◆ Short task
Copy out the lines of the entries below verbatim, starting at the first line and ending at the line that contains "201L101 212V216L106 227L114", with both of those lines included.

* Begin Source material *

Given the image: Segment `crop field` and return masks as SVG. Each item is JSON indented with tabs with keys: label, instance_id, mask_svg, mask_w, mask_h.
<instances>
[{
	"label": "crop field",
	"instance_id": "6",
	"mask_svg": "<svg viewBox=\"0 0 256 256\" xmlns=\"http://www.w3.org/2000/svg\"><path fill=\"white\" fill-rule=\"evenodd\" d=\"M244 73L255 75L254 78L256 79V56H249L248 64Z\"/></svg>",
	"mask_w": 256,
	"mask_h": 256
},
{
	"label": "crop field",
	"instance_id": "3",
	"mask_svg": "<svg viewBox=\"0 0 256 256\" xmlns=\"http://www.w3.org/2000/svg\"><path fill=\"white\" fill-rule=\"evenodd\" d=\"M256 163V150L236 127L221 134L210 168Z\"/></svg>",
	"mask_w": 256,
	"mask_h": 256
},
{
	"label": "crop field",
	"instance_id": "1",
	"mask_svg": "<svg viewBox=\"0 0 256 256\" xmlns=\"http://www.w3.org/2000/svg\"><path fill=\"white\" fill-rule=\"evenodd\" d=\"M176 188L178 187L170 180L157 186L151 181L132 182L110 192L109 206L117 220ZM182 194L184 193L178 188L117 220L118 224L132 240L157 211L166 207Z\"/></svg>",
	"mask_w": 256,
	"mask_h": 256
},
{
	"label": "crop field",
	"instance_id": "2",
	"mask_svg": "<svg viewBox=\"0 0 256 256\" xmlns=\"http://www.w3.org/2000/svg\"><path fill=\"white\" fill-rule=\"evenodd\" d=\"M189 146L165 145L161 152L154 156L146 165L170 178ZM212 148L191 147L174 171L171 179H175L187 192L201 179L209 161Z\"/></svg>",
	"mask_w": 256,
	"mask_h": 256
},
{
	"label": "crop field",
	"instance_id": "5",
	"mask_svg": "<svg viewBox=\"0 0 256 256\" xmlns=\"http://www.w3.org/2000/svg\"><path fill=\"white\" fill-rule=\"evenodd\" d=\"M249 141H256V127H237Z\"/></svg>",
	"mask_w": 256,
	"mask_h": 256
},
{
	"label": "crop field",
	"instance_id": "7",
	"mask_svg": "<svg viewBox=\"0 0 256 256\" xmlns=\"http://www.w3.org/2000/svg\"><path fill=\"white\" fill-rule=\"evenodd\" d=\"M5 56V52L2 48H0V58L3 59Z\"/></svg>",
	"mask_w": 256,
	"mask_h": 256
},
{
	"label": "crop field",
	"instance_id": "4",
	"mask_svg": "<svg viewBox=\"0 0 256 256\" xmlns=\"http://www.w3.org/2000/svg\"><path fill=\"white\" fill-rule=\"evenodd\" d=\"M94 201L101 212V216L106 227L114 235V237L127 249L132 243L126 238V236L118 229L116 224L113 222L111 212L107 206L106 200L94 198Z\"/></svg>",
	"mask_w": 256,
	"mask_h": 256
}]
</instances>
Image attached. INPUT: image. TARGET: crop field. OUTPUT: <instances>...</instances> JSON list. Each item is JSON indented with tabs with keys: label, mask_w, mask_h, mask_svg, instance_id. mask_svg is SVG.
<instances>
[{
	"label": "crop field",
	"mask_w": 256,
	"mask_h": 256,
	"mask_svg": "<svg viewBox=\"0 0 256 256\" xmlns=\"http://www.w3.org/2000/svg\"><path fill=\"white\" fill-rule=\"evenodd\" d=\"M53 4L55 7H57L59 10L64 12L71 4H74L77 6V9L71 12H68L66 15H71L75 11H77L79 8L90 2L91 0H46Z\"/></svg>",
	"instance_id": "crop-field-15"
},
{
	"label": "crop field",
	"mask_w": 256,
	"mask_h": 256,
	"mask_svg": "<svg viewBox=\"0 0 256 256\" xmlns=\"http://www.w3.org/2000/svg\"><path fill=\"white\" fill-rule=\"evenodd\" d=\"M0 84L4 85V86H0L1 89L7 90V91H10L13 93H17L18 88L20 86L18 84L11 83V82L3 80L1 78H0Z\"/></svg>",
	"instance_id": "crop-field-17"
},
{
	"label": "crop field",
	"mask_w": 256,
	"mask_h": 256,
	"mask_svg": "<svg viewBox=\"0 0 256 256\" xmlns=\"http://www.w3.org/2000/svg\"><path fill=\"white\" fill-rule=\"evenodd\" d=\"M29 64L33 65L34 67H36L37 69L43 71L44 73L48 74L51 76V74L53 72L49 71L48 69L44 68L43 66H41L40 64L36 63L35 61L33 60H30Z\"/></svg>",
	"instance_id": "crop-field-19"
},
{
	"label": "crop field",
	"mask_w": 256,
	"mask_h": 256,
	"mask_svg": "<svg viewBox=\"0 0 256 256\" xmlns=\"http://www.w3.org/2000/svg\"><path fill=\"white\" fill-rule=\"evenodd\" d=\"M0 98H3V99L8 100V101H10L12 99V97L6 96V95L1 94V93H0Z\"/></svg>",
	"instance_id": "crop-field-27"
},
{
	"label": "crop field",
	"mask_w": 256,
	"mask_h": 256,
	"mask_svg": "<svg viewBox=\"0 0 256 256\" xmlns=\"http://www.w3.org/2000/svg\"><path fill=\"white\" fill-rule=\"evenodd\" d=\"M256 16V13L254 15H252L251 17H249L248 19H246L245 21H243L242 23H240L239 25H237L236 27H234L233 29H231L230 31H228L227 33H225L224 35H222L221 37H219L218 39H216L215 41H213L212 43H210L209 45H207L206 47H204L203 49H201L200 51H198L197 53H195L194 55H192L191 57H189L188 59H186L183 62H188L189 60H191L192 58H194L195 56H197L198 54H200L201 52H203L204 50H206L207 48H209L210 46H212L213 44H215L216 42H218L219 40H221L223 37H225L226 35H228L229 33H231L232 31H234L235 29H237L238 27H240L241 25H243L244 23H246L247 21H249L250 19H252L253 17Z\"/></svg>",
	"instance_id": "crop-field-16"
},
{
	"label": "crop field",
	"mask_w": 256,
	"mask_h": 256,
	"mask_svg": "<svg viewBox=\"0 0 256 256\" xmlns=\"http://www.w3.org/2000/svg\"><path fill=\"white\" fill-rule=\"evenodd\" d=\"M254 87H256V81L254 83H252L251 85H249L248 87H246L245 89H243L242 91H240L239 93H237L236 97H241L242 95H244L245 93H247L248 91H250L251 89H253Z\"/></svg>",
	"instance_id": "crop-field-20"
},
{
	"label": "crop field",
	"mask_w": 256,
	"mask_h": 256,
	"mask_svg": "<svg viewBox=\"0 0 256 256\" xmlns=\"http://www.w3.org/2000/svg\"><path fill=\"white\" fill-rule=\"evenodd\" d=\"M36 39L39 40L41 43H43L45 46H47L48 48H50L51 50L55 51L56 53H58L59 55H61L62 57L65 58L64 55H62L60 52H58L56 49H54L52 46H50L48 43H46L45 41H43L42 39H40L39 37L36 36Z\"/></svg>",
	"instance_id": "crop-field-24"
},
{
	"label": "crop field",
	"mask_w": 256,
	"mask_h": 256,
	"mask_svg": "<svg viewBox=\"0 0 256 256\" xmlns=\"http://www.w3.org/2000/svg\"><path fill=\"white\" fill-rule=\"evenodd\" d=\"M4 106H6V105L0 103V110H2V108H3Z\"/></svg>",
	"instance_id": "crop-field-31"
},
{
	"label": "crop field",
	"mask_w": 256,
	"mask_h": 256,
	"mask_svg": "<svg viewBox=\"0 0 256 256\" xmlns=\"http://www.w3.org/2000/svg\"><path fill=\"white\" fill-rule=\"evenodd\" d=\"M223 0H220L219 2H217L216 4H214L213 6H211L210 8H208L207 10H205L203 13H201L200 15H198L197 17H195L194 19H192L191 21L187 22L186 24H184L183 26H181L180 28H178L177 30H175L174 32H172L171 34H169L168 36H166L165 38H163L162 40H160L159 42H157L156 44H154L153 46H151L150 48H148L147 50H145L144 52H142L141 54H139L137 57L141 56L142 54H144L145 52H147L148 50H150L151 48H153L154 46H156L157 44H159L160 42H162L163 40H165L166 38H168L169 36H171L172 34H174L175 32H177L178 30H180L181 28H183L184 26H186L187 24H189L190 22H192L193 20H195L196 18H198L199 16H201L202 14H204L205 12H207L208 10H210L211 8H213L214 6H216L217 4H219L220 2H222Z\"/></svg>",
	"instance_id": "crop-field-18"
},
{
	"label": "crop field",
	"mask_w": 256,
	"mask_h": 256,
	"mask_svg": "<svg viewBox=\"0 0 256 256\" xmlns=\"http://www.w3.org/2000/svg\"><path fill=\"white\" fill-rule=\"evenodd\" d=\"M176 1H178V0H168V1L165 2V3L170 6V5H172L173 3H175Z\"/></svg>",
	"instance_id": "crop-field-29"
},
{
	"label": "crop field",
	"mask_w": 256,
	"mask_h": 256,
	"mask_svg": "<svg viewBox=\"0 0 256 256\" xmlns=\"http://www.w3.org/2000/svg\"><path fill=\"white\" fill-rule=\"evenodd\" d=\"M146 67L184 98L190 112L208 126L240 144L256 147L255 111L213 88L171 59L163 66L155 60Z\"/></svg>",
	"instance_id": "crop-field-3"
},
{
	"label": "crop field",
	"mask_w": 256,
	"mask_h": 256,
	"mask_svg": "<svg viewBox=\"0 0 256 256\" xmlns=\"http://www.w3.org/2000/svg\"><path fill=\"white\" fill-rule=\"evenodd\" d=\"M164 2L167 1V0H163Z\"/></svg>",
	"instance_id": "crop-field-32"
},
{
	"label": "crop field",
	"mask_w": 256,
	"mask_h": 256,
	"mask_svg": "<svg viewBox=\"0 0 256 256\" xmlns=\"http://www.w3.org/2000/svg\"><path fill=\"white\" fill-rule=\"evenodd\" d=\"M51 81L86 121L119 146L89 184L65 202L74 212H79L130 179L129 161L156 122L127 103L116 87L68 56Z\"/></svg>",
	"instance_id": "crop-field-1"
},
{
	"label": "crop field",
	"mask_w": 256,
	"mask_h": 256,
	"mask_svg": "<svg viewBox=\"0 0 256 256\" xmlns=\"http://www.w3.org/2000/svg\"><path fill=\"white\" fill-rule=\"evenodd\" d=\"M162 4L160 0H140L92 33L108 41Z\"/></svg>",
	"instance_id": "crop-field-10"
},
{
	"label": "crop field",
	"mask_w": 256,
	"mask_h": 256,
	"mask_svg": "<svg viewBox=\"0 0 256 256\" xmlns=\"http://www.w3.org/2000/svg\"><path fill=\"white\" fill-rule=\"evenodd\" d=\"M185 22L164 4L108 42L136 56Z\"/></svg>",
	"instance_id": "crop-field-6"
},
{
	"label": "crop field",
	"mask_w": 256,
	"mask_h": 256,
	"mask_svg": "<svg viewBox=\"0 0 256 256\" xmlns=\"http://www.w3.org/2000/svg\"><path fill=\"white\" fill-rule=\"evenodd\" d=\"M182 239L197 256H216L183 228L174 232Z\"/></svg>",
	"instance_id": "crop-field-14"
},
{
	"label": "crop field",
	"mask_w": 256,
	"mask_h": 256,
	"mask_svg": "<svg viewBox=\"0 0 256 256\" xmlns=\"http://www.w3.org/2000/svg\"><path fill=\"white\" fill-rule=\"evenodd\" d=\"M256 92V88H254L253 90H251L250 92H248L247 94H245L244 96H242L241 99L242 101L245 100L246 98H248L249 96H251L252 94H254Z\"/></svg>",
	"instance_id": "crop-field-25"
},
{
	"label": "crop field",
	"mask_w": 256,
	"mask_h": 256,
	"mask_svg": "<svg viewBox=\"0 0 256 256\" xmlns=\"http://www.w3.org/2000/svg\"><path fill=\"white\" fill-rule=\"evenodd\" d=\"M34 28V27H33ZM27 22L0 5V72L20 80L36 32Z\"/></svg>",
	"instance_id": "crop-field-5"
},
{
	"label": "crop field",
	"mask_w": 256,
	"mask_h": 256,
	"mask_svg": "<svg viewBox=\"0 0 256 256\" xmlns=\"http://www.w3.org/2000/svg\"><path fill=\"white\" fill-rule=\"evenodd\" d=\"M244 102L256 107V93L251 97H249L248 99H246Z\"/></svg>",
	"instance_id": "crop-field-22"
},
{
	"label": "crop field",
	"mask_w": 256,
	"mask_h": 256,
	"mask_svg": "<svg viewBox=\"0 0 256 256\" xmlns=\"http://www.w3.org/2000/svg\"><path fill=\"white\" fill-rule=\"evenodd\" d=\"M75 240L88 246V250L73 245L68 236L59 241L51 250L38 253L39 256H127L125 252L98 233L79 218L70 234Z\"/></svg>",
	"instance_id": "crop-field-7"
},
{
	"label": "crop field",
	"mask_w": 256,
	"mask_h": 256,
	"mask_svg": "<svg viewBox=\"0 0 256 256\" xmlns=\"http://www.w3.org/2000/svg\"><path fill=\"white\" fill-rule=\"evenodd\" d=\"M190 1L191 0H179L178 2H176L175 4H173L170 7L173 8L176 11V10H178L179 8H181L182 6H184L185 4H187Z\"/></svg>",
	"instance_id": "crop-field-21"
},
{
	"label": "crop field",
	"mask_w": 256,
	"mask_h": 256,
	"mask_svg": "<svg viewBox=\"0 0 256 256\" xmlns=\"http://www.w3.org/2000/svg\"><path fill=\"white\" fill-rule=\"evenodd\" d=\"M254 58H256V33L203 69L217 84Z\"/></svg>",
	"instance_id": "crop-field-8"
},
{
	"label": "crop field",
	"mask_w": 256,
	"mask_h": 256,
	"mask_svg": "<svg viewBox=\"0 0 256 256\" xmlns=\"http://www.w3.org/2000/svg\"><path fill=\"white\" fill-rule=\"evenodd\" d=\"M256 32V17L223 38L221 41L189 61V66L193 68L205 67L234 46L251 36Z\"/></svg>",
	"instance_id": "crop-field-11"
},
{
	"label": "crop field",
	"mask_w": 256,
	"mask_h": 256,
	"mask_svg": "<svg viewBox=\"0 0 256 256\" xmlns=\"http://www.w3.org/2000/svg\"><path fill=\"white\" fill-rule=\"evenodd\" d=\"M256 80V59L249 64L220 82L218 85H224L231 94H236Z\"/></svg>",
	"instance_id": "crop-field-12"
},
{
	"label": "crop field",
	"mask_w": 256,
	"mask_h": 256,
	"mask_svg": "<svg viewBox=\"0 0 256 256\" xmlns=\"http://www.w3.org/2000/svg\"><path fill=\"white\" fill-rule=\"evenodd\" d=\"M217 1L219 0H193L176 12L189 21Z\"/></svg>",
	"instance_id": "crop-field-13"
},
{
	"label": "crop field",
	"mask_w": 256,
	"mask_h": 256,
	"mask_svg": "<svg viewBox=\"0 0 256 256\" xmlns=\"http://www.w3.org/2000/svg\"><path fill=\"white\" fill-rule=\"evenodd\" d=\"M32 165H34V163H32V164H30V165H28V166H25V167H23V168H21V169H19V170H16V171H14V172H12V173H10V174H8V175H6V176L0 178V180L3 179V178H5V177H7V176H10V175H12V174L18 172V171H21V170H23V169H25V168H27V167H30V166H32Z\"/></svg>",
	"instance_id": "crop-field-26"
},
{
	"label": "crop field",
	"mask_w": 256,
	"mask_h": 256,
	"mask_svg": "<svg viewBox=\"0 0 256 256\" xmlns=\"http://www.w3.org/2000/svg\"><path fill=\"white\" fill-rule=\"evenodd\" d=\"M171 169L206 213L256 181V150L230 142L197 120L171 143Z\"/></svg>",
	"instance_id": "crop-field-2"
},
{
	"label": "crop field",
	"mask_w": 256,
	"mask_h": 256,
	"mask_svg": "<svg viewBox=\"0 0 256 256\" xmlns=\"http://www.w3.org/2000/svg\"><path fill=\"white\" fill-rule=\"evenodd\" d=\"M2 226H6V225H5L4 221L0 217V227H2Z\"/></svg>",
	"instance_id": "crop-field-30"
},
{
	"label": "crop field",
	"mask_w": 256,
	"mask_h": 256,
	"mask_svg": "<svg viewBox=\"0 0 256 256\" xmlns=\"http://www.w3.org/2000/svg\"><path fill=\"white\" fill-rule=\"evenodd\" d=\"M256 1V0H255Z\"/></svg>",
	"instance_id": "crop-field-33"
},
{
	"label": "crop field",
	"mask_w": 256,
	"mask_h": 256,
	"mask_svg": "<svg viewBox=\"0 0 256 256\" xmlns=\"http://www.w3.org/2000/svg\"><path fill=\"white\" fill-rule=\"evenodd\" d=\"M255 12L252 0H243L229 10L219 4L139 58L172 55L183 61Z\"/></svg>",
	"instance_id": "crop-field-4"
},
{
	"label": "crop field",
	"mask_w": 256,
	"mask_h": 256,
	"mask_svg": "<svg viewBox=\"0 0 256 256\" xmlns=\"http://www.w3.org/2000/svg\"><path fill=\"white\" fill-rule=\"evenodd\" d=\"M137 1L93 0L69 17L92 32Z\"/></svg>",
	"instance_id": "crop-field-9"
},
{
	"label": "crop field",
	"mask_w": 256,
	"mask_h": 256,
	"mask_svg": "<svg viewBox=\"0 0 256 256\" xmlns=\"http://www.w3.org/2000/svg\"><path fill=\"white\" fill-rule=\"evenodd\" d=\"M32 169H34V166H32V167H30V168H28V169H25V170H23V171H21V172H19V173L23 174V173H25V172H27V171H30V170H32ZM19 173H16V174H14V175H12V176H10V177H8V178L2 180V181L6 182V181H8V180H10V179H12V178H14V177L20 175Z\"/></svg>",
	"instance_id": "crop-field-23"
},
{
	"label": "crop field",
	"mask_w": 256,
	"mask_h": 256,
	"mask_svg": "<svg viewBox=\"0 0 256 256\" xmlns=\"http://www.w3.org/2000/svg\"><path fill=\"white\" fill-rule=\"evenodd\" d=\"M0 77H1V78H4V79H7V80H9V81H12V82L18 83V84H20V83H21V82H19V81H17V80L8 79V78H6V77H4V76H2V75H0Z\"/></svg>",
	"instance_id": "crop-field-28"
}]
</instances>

* End Source material *

◆ Solution to this exercise
Given the image: Segment `crop field` and return masks as SVG. Each item is JSON indented with tabs with keys: label, instance_id, mask_svg, mask_w, mask_h.
<instances>
[{
	"label": "crop field",
	"instance_id": "6",
	"mask_svg": "<svg viewBox=\"0 0 256 256\" xmlns=\"http://www.w3.org/2000/svg\"><path fill=\"white\" fill-rule=\"evenodd\" d=\"M244 73L255 75L254 78L256 79V56H249L248 64Z\"/></svg>",
	"mask_w": 256,
	"mask_h": 256
},
{
	"label": "crop field",
	"instance_id": "3",
	"mask_svg": "<svg viewBox=\"0 0 256 256\" xmlns=\"http://www.w3.org/2000/svg\"><path fill=\"white\" fill-rule=\"evenodd\" d=\"M256 163V150L236 127L221 134L210 168Z\"/></svg>",
	"mask_w": 256,
	"mask_h": 256
},
{
	"label": "crop field",
	"instance_id": "1",
	"mask_svg": "<svg viewBox=\"0 0 256 256\" xmlns=\"http://www.w3.org/2000/svg\"><path fill=\"white\" fill-rule=\"evenodd\" d=\"M176 188L178 187L170 180L157 186L151 181L132 182L110 192L109 206L117 220ZM182 194L184 193L178 188L117 220L118 224L132 240L157 211L166 207Z\"/></svg>",
	"mask_w": 256,
	"mask_h": 256
},
{
	"label": "crop field",
	"instance_id": "2",
	"mask_svg": "<svg viewBox=\"0 0 256 256\" xmlns=\"http://www.w3.org/2000/svg\"><path fill=\"white\" fill-rule=\"evenodd\" d=\"M189 146L165 145L161 152L154 156L146 165L170 178ZM212 148L191 147L174 171L171 179H175L187 192L201 179L209 161Z\"/></svg>",
	"mask_w": 256,
	"mask_h": 256
},
{
	"label": "crop field",
	"instance_id": "5",
	"mask_svg": "<svg viewBox=\"0 0 256 256\" xmlns=\"http://www.w3.org/2000/svg\"><path fill=\"white\" fill-rule=\"evenodd\" d=\"M249 141H256V127H237Z\"/></svg>",
	"mask_w": 256,
	"mask_h": 256
},
{
	"label": "crop field",
	"instance_id": "7",
	"mask_svg": "<svg viewBox=\"0 0 256 256\" xmlns=\"http://www.w3.org/2000/svg\"><path fill=\"white\" fill-rule=\"evenodd\" d=\"M5 56V52L2 48H0V58L3 59Z\"/></svg>",
	"mask_w": 256,
	"mask_h": 256
},
{
	"label": "crop field",
	"instance_id": "4",
	"mask_svg": "<svg viewBox=\"0 0 256 256\" xmlns=\"http://www.w3.org/2000/svg\"><path fill=\"white\" fill-rule=\"evenodd\" d=\"M94 201L101 212V216L106 227L114 235V237L127 249L132 243L126 238V236L118 229L116 224L113 222L111 212L107 206L106 200L94 198Z\"/></svg>",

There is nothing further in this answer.